At Elephants’ Expense, USFWS Sticks to Its Guns

In November 2017, the US Fish and Wildlife Service announced it was reversing a 2014 Obama administration ban on the importation of sport-hunted elephant trophies from Zimbabwe and Zambia. (See AWI Quarterly, spring 2018.)

Days later, President Trump contradicted his own agency’s pronouncement by tweeting “Put big game trophy decision on hold until such time as I review all conservation facts.” and “[I] will be very hard pressed to change my mind that this horror show in any way helps conservation of Elephants or any other animal.” He reiterated this stance during a January interview with British journalist Piers Morgan, stating emphatically “I didn’t want elephants killed and stuffed and have the tusks brought back into this [country].”

Meanwhile, in December, a federal appeals court stirred the pot further by ruling that the Obama-era USFWS had failed to follow proper procedures in issuing the ban in the first place. It should have initiated a formal process of proposing a regulation and inviting public comment. (Had it done so, interestingly enough, the November 2017 counter pronouncement would have been ineffective on similar grounds—as it, too, was made without notice and comment.)

Twitter and talk show statements do not constitute policy, however, and it was very unclear what to make of it all. Would Trump follow through on his expressed sentiments and direct the USFWS to take the procedural steps necessary to make the trophy ban stick?
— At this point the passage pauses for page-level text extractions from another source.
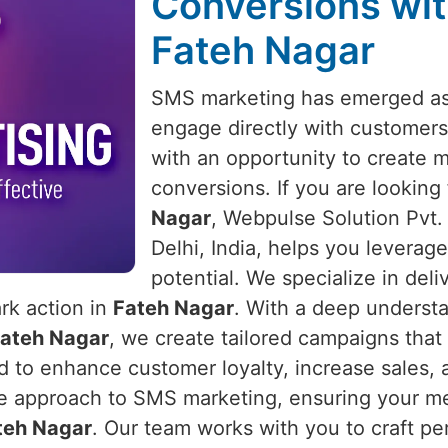
Conversions wit
Fateh Nagar
SMS marketing has emerged as 
engage directly with customers
with an opportunity to create 
conversions. If you are looking
Nagar
, Webpulse Solution Pvt.
Delhi, India, helps you leverage
potential. We specialize in del
ark action in
Fateh Nagar
. With a deep underst
ateh Nagar
, we create tailored campaigns that
to enhance customer loyalty, increase sales, a
e approach to SMS marketing, ensuring your mes
teh Nagar
. Our team works with you to craft pe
He would not. On March 1, the USFWS announced it will henceforth consider permits to import elephant trophies from African nations on a “case-by-case basis.” The agency did not elaborate on the criteria; however, Interior Secretary Zinke is an ardent supporter of trophy hunting. One can assume, therefore, that the USFWS fully intends to allow trophies in… and to treat Trump’s tweets as just so much chirping.